Collection Intelligence
The frontend also builds extra user-facing value from place data:
- city extraction from addresses
- lightweight place categorization
- featured place ranking
- suggestions for what kind of place should be added next
That gives the app a more editorial feel instead of leaving the data completely raw.
🤖 AI Assistant Design
One of the strongest parts of the project is the assistant strategy.
Live Mode
In local development, the assistant can use a real LLM through Ollama. The frontend checks assistant availability and sends:
- the user question
- a compact list of users
- a compact list of saved places
The backend then builds a clean prompt and requests a response from the local model.
Fallback Mode
When Ollama is not running or the project is deployed to Vercel, the assistant does not break. Instead, the frontend falls back to a built-in recommendation layer that can still answer practical questions such as:
- which places are the strongest picks
- what addresses are already saved
- which city has the most coverage
- what kind of place should be added next
This hybrid design makes the feature realistic for local experimentation and still reliable in production.

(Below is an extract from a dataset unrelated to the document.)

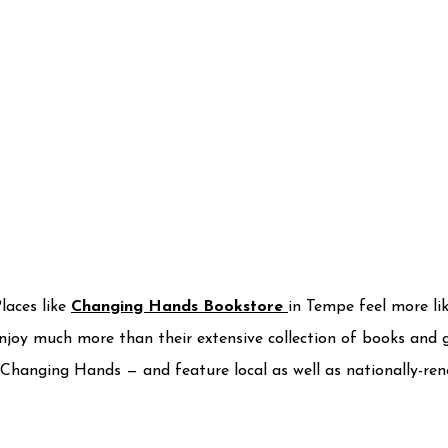
Places like
Changing Hands Bookstore
in Tempe feel more li
njoy much more than their extensive collection of books and g
 Changing Hands — and feature local as well as nationally-ren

🖼️ Media Storage and Deployment
The media layer is designed for both local work and cloud deployment.
Image Storage
The backend supports two storage modes:
- Cloudinary mode for production-ready persistent storage
- Local fallback mode for simpler development scenarios
In Cloudinary mode:
- uploads use memory storage via
multer - the backend signs Cloudinary requests
- the database stores the image URL and
public_id
In local fallback mode:
- files can still be stored under the backend uploads directory
- the project remains easy to run during local development
Deployment Model
The recommended production setup is:
mernBackas one Vercel projectmernFrontas a second Vercel project- MongoDB Atlas as the database
- Cloudinary as the image storage provider
This arrangement keeps the application working almost exactly like the local version, with one intentional exception:
- Ollama stays local
- the assistant falls back to its built-in place-aware mode in production
Migration Path
The project also includes a migration script for moving older locally stored images into Cloudinary, which is important when preparing the app for real deployment.

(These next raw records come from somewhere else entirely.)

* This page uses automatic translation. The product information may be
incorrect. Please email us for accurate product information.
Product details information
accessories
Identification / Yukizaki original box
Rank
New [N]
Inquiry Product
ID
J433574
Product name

🎯 Why This Project Stands Out
This project is interesting because it combines multiple serious concerns into one coherent application:
- React UI architecture
- Express API design
- MongoDB document modeling
- JWT authentication
- Cloudinary media handling
- geocoding and mapping
- Vercel deployment planning
- optional AI integration with graceful fallback
The result is not just a CRUD tutorial. It is a full-stack product that demonstrates how frontend design, backend architecture, media storage, and AI-assisted interaction can work together in a way that feels practical, polished, and deployment-ready.